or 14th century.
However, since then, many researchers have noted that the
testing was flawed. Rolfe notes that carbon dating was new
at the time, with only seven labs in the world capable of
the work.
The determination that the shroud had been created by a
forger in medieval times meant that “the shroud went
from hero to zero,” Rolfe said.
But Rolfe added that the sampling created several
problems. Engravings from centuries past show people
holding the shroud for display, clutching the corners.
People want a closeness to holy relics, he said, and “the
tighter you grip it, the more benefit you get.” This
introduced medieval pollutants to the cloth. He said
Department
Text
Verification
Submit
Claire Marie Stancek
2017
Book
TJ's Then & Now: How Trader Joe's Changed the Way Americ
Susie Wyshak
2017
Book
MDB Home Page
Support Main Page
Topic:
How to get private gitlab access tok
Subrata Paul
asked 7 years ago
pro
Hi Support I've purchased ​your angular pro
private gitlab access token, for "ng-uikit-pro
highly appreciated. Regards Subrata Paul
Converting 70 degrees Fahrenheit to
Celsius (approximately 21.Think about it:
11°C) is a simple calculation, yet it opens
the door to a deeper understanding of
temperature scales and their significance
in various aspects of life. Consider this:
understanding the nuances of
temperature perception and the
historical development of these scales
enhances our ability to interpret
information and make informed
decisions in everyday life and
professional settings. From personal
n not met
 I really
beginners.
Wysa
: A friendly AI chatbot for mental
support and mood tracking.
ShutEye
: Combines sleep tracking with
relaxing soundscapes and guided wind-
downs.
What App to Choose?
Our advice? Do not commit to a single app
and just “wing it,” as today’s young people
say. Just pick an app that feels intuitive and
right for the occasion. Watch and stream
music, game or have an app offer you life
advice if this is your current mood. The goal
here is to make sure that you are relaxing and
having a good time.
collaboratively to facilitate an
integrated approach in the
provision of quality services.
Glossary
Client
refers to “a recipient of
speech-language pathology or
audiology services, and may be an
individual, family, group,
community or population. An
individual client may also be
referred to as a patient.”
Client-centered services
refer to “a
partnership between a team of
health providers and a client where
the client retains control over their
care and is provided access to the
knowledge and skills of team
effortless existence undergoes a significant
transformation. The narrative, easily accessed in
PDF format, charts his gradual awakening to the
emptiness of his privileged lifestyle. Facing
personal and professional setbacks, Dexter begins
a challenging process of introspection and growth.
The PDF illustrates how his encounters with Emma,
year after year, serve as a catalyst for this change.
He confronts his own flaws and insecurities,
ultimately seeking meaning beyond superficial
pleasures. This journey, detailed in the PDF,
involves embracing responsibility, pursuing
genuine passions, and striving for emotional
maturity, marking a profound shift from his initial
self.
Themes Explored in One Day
---
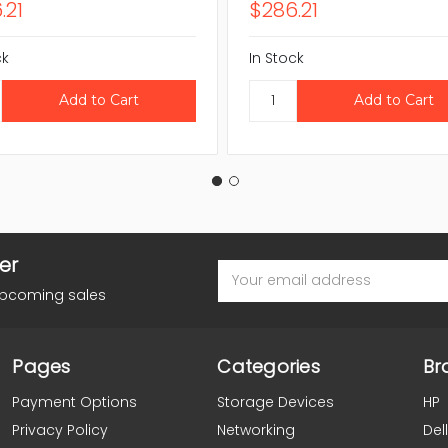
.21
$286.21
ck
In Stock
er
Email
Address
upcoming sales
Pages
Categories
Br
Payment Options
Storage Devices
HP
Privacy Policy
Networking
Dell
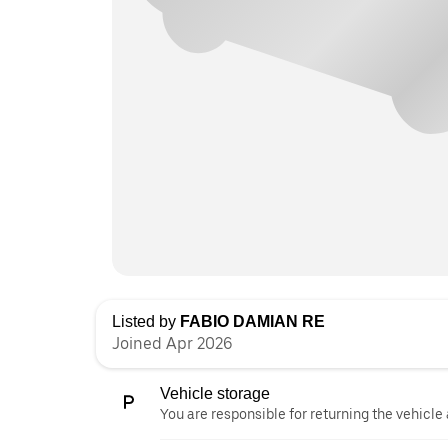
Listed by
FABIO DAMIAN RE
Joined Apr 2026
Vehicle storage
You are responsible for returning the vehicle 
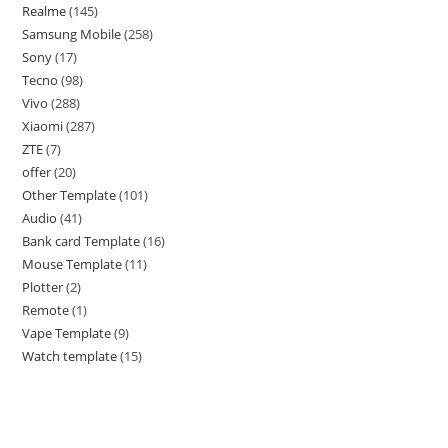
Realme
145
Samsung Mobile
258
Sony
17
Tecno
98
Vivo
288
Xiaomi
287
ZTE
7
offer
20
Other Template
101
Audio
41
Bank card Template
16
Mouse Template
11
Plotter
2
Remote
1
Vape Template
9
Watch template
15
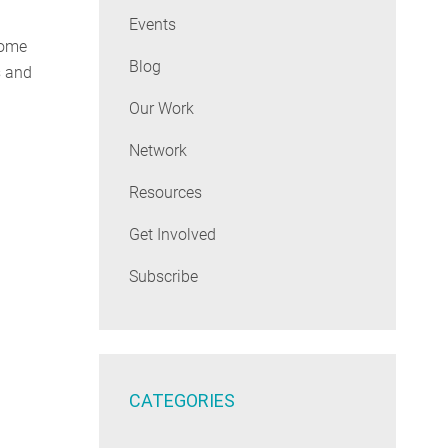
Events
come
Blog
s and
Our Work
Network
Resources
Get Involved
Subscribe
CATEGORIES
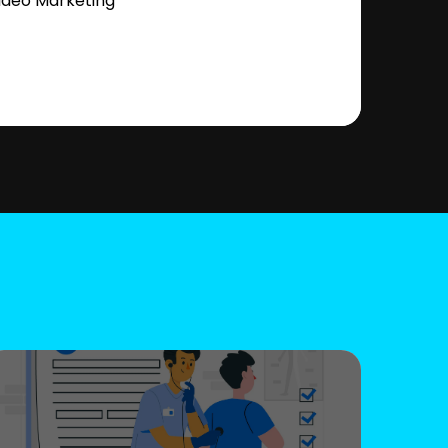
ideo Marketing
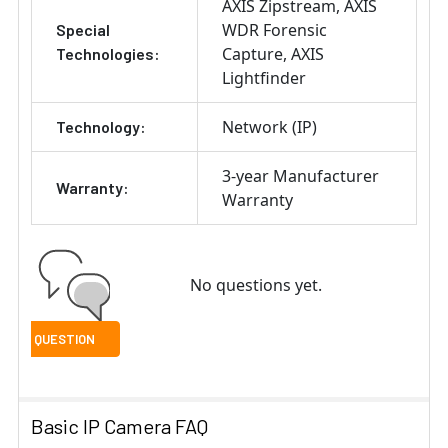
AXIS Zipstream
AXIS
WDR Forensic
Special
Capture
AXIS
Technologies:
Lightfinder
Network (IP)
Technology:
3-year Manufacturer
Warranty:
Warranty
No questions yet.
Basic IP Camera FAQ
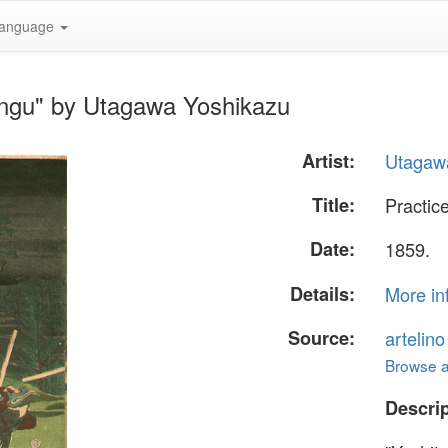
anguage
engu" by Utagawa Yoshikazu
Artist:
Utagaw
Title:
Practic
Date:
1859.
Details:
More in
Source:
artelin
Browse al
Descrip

• _About this task_: Retype, in the same exact form, the lines of the material above from the line holding "temperature perception and the" through the line holding "right for the occasion. Watch and stream".

• _Answer section_:
temperature perception and the
historical development of these scales
enhances our ability to interpret
information and make informed
decisions in everyday life and
professional settings. From personal
n not met
 I really
beginners.
Wysa
: A friendly AI chatbot for mental
support and mood tracking.
ShutEye
: Combines sleep tracking with
relaxing soundscapes and guided wind-
downs.
What App to Choose?
Our advice? Do not commit to a single app
and just “wing it,” as today’s young people
say. Just pick an app that feels intuitive and
right for the occasion. Watch and stream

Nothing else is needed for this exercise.